At the core of holistic wellbeing is the idea that everyone is different, and has unique needs.
“It’s important to get a glimpse into their spiritual world, or mindset,’ Linda agrees. “When you drill down, what a person thinks will affect how they eat and what they do. So, focusing on where the client is right now is so incredibly important.”
After an initial assessment, Linda may use elements of Traditional Chinese Medicine, Ayurveda, mindfulness and meditation as part of her approach.
We first met Linda thanks to a mutual interest in medicinal mushrooms, through a Clubhouse talk hosted by Erbology. It’s an interest which she loves sharing with her clients, too.
“I’ve been using medicinal mushrooms for over three years now,” she says. “I recommend that all my clients take them for their immunomodulatory effects.
But it’s not just mushrooms that interest Linda. What’s her best advice for those of us aiming to live a bit more healthily?
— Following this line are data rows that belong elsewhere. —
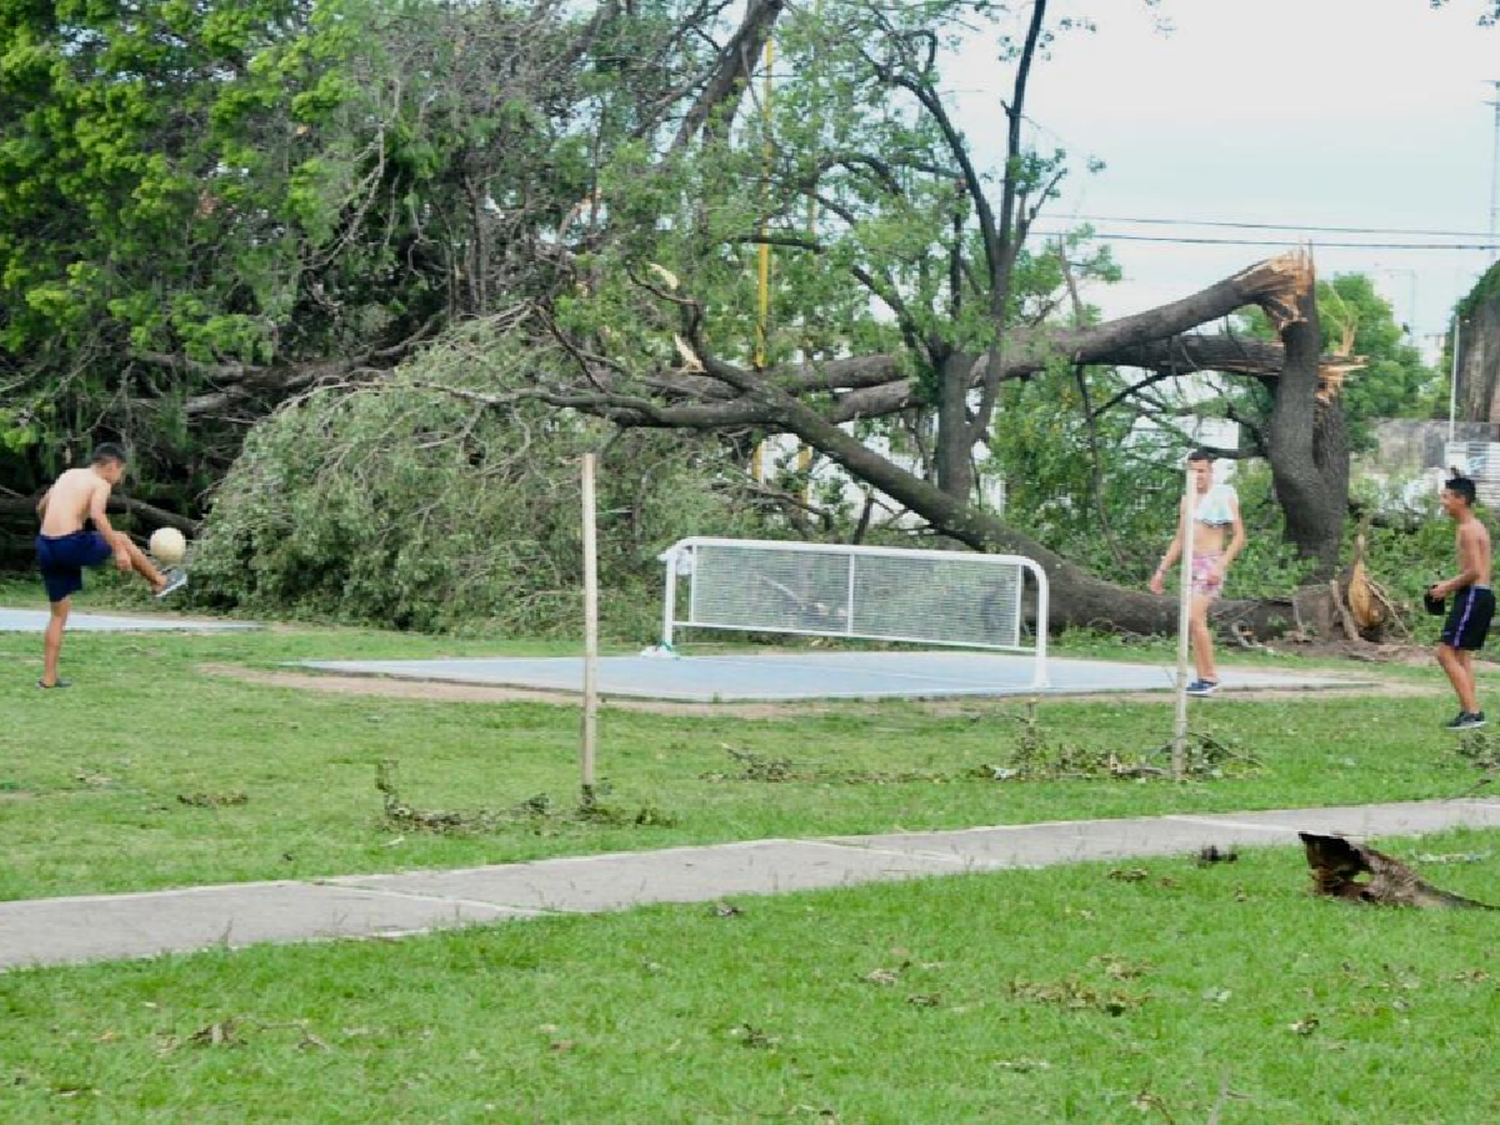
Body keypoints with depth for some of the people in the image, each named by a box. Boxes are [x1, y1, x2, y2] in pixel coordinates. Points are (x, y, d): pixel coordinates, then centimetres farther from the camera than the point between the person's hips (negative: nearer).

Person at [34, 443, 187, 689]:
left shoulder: (68, 475, 21)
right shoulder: (101, 484, -1)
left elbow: (41, 508, 30)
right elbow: (97, 515, -20)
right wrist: (118, 550, -19)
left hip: (46, 547, 7)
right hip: (72, 545, -7)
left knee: (59, 614, 16)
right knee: (121, 539, 21)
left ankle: (48, 677, 13)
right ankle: (159, 582, 35)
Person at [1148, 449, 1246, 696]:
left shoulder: (1223, 497, -5)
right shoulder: (1187, 500, 15)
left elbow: (1239, 537, -8)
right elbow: (1180, 539, 22)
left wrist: (1221, 565, -19)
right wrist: (1162, 570, 18)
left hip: (1211, 563, -7)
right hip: (1192, 565, 7)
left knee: (1194, 618, -19)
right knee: (1195, 623, 4)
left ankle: (1210, 676, -14)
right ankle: (1202, 678, 7)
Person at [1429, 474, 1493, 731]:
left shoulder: (1467, 529, -15)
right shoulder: (1477, 527, 17)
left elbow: (1474, 571, -22)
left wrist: (1448, 587, -10)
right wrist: (1450, 584, 17)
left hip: (1472, 595, -10)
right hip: (1482, 595, 10)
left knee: (1446, 653, -10)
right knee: (1462, 655, 16)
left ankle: (1472, 711, -15)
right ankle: (1467, 711, 17)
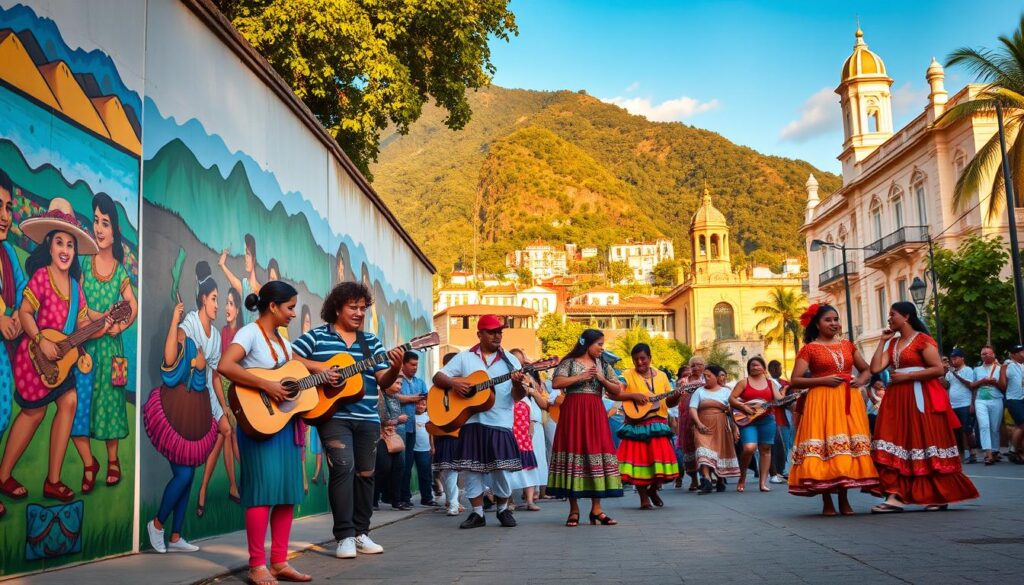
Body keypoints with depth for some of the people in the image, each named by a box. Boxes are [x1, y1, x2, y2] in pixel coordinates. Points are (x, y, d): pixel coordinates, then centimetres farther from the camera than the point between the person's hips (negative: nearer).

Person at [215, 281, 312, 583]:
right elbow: (224, 366, -25)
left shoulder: (281, 339, 17)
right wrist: (266, 385, -25)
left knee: (289, 491, 7)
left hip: (286, 421, 9)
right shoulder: (250, 333, -10)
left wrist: (321, 375, 5)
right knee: (264, 490, -9)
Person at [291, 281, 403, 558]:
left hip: (368, 419, 5)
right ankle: (345, 535, -8)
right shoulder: (317, 336, 2)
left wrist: (395, 368, -14)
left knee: (365, 472, 8)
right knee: (344, 467, -16)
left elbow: (382, 381, 7)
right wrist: (317, 366, -16)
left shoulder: (371, 341, 12)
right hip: (333, 415, -5)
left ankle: (360, 532, 20)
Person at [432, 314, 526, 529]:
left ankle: (504, 509, 20)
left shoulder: (510, 360, 8)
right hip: (470, 421, 1)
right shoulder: (464, 357, 8)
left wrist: (517, 384, -21)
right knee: (471, 469, 2)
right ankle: (477, 513, 15)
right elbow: (438, 377, 6)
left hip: (500, 423, 0)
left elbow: (519, 396, 2)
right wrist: (453, 383, -14)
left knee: (502, 469, -1)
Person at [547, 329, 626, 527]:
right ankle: (574, 509, 1)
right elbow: (556, 383, -10)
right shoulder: (569, 362, 4)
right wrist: (580, 377, -10)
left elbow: (617, 391, 13)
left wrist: (602, 379, -3)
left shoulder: (603, 365, 16)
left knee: (597, 453, -3)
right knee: (573, 451, -6)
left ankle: (596, 509, 2)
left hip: (595, 413, 3)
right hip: (573, 412, -3)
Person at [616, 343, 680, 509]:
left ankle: (653, 489, 23)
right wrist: (633, 395, -18)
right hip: (636, 426, -2)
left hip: (658, 425, 2)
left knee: (660, 459, -4)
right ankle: (644, 498, 12)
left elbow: (669, 402, 14)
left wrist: (677, 395, -6)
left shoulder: (661, 376, 12)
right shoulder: (627, 375, 1)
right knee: (639, 459, -3)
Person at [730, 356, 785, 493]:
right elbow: (731, 399, -1)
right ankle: (742, 477, 3)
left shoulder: (770, 383, 12)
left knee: (765, 449, 3)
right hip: (747, 419, -3)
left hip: (767, 419, 3)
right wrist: (744, 407, -14)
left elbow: (780, 399, 4)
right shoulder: (744, 382, 3)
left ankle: (763, 482, 8)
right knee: (749, 448, -19)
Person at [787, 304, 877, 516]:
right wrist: (823, 380, -13)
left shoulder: (848, 345, 15)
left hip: (848, 401, 4)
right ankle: (827, 502, 0)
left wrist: (861, 380, 3)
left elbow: (867, 369, 24)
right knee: (824, 446, -8)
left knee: (848, 448, 2)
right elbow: (795, 381, -4)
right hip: (822, 402, -4)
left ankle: (844, 499, 12)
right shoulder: (809, 348, 1)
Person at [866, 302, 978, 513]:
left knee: (925, 444, -3)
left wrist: (906, 376, -15)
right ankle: (895, 496, -8)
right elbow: (875, 368, 3)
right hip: (897, 399, 7)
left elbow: (939, 369, -15)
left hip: (920, 399, -7)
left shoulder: (922, 339, -6)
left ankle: (940, 496, 8)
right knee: (894, 443, -3)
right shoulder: (892, 343, 14)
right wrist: (882, 341, 6)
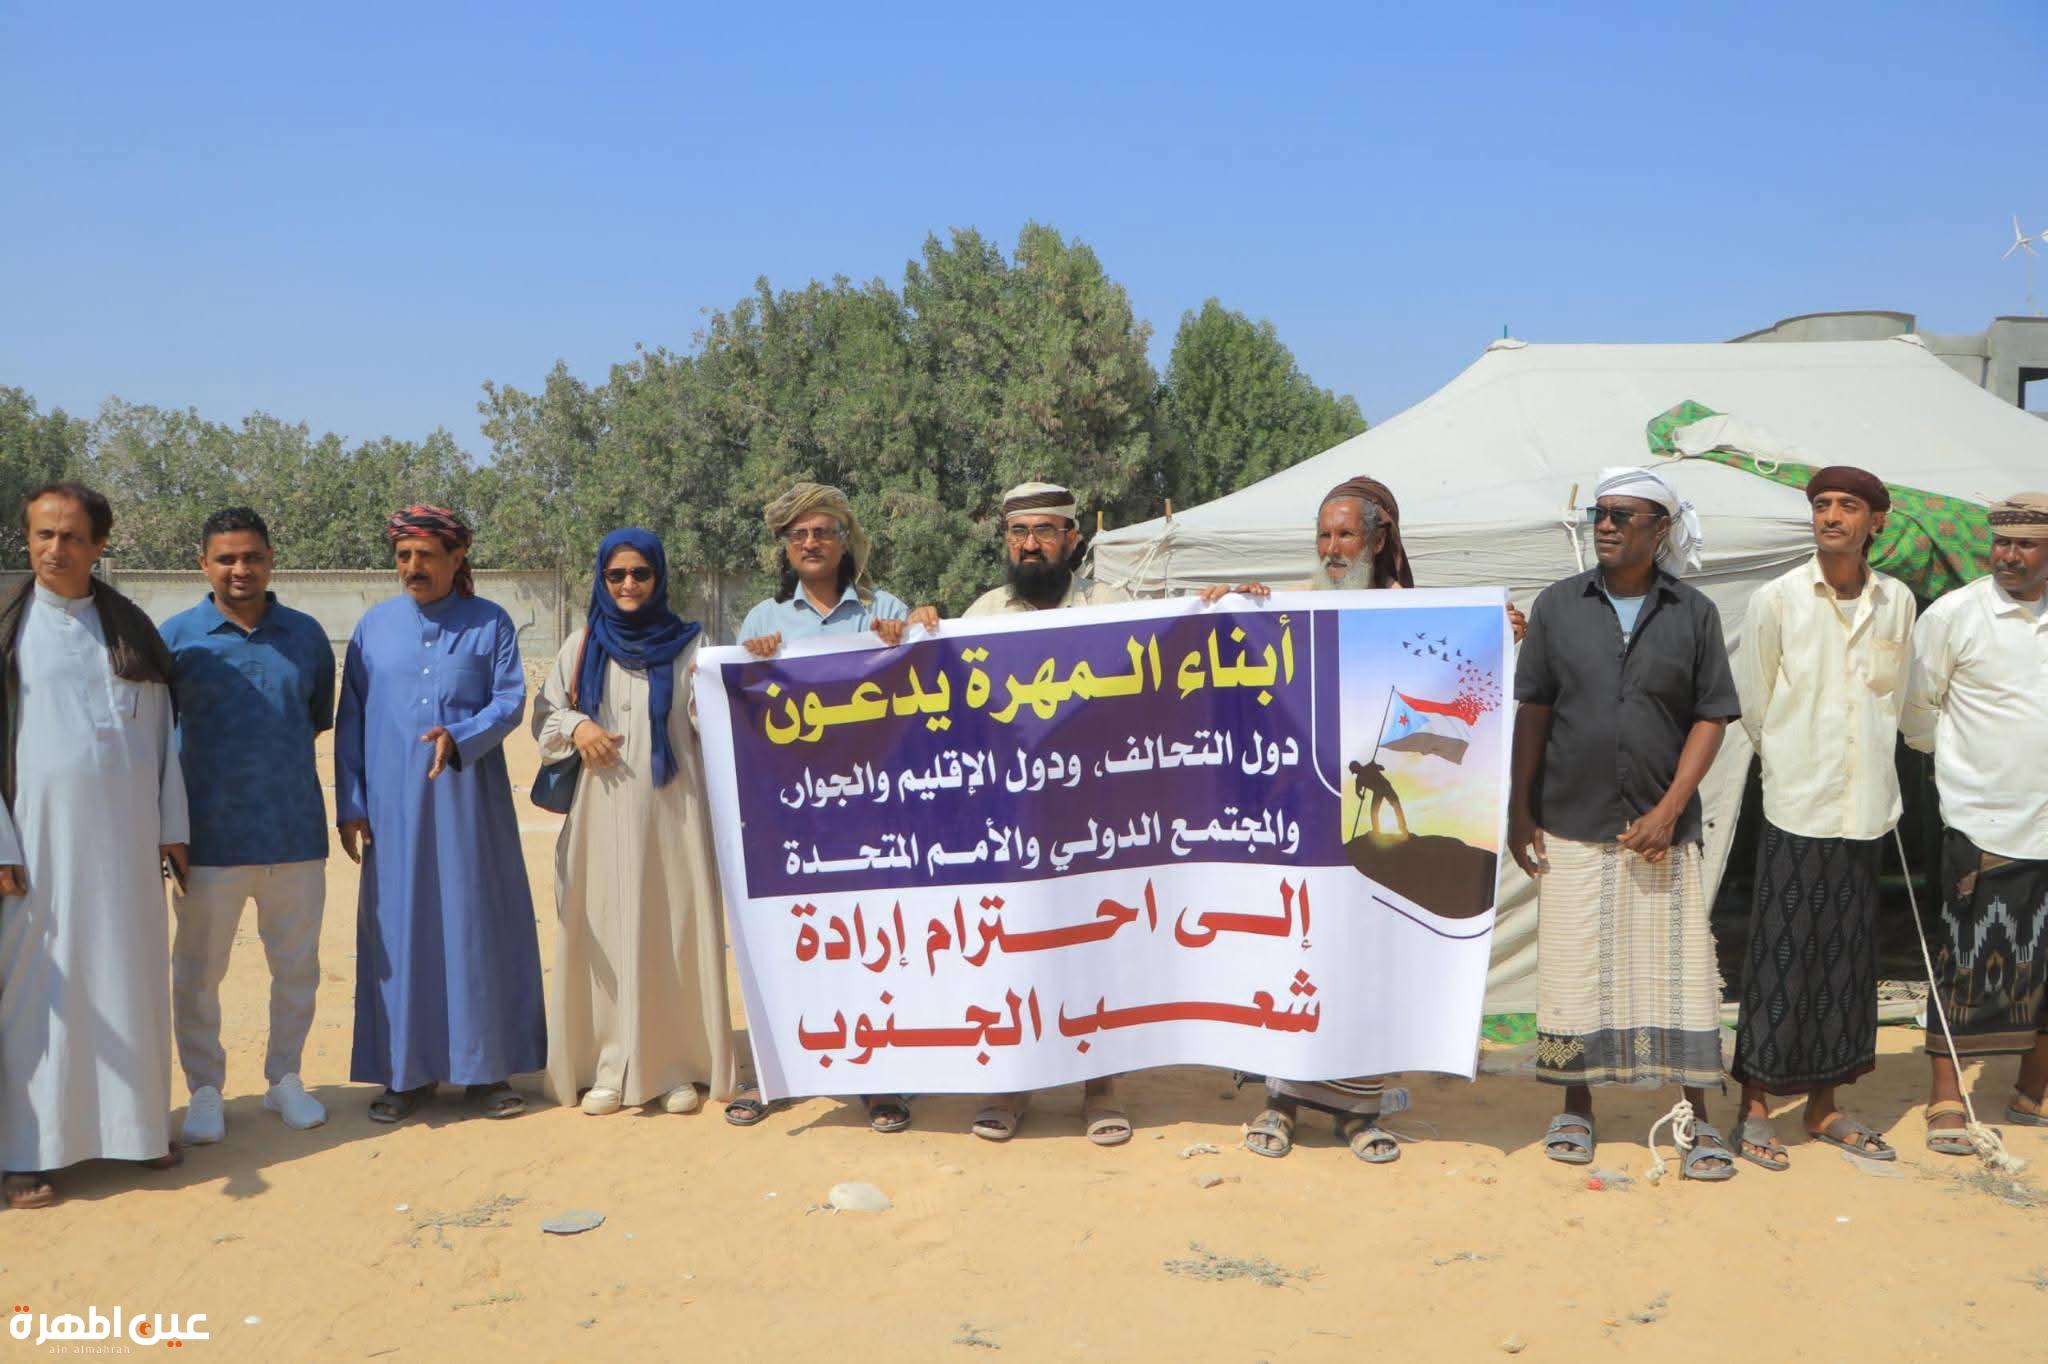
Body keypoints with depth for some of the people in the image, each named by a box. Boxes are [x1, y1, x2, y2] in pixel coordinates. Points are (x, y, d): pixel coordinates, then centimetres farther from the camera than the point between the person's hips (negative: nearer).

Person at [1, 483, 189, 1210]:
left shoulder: (131, 626, 7)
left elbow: (161, 731, 10)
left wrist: (173, 826, 6)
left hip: (125, 835, 3)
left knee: (130, 978, 8)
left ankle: (133, 1127, 19)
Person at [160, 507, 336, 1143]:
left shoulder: (306, 635, 4)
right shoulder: (176, 635, -2)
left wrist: (279, 761, 9)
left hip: (295, 831, 2)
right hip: (210, 835, -2)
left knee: (297, 964, 12)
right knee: (199, 970, 6)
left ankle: (285, 1078, 29)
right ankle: (204, 1090, 22)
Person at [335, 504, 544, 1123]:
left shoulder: (490, 623, 2)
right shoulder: (375, 625, 7)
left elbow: (510, 701, -2)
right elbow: (350, 720, 7)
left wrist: (460, 737, -21)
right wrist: (350, 804, 2)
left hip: (470, 804, -1)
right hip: (394, 808, 1)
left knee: (478, 928, 2)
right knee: (398, 932, 4)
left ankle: (485, 1067, 12)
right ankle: (405, 1072, 14)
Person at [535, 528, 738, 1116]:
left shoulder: (687, 646, 6)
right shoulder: (582, 646, 11)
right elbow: (545, 712, 14)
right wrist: (577, 727, -8)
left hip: (671, 810, -1)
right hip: (602, 812, 1)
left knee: (675, 934, 0)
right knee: (604, 933, 1)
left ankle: (679, 1065, 8)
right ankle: (609, 1066, 9)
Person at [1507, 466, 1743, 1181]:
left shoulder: (1694, 613, 3)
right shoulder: (1558, 605, 4)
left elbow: (1711, 717, 1)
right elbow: (1532, 711, 5)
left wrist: (1670, 809, -8)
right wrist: (1519, 808, 1)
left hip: (1661, 827, -1)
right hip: (1571, 825, 1)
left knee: (1678, 967, 2)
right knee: (1572, 967, 7)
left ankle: (1697, 1118, 14)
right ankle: (1576, 1108, 21)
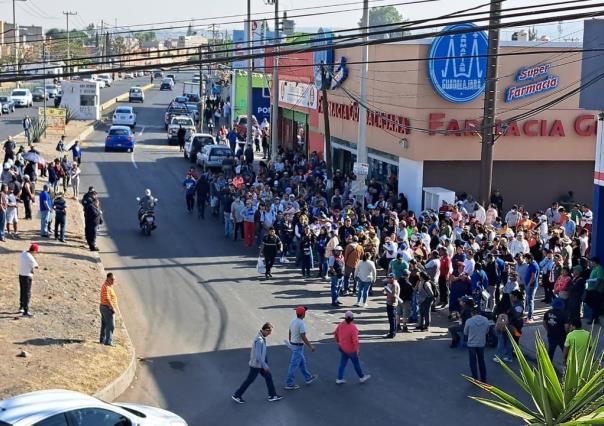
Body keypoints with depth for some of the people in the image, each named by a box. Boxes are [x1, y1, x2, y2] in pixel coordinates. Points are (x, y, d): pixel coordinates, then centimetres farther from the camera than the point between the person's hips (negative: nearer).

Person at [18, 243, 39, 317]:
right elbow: (36, 266, -10)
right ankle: (26, 311, 4)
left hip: (21, 275, 9)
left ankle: (21, 308, 34)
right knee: (27, 294, 0)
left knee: (22, 292, 21)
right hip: (27, 277, -9)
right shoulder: (30, 258, -24)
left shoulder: (22, 253, 4)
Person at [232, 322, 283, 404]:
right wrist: (265, 366, -22)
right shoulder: (259, 340, -31)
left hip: (259, 364, 9)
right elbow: (258, 355, -31)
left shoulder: (260, 337, 2)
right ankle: (236, 395, 18)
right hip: (256, 365, -9)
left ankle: (272, 396, 21)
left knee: (268, 376, 13)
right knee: (249, 380, 5)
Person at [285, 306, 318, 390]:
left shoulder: (293, 321, 4)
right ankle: (289, 384, 1)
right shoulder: (301, 323, -23)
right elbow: (303, 337, -26)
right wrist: (310, 346, -19)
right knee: (294, 364, -3)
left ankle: (308, 377, 37)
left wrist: (290, 343, 27)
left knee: (302, 362, 22)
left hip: (293, 344, 9)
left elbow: (289, 333, 14)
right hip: (298, 346, -9)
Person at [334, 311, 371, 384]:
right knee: (356, 363, 13)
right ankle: (361, 377, 31)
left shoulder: (341, 324, -8)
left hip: (342, 347, 6)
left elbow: (335, 333, 5)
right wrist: (357, 349, -16)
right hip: (351, 349, -6)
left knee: (343, 363, 16)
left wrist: (338, 341, 21)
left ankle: (339, 379, 18)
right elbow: (355, 340, -30)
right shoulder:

Nurture, nourish and eat with the seasons
“Essentially, every time we eat it is a chance to either fuel or nourish our bodies,” she says. “With the food you eat, think: how is that nourishing you, and in what way?”
Linda favours an approach to diet based on Traditional Chinese Medicine. In TCM, there are five basic flavours: salty, sour, bitter, sweet and pungent.
“Certain flavours help to nourish certain organs. Salty flavours enter the kidneys, sour, the liver, and so on. So, when we eat, we can aim to balance these five flavours so that we are nourishing all of those organs.”
Another way to do this is to tune into the seasons of the year. “In summer, we can focus on cooling raw foods like abundant salads filled with leafy greens, asparagus, beetroot, broad beans and broccoli.
“Likewise, in winter – when we turn inwards, along with the rest of the world – we can focus on heavier foods like soups and stews. We can tune into the kidney, nourishing it with tonifying foods with miso, sea salt, tamari, and salted raw sauerkraut.”
Linda’s advice for anyone who wants to live more healthily
In a field as complex as diet and nutrition, it can be tough to cut through the jargon and get to the heart of the matter. We put Linda on the spot for her very best advice to anyone who wants to make some healthy changes.
“The best advice I could give is, firstly, to add more vegetables – bottom line. I would emphasise leafy greens and cruciferous vegetables, which are some of the healthiest foods on the planet. Try kale, Swiss chard, cavolo nero and cauliflower. Keep it simple. Focus on whole foods such as vegetables, grains, beans, nuts and seeds.”
When it comes to processed food, Linda has a great rule of thumb: no more than five ingredients. But are there any particularly good ingredients to include day-to-day?
“I’d recommend incorporating green tea, turmeric and berries into your daily eating habits. All are antioxidant powerhouses, and I feature them on my dietary checklist which can be found on my website.”
Be kind – and stick with it
“Above all, be kind to yourself and take it slow,” Linda says. “Get out in nature. Be mindful of your stress and how you’re sleeping and protect your energy. Health is holistic. It’s not just about what we are eating but what we’re thinking, doing and saying.
“Lastly, make sure you find joy in those changes. When you incorporate changes that you enjoy, you will have a better likelihood of continuing them long-term, so they stick!”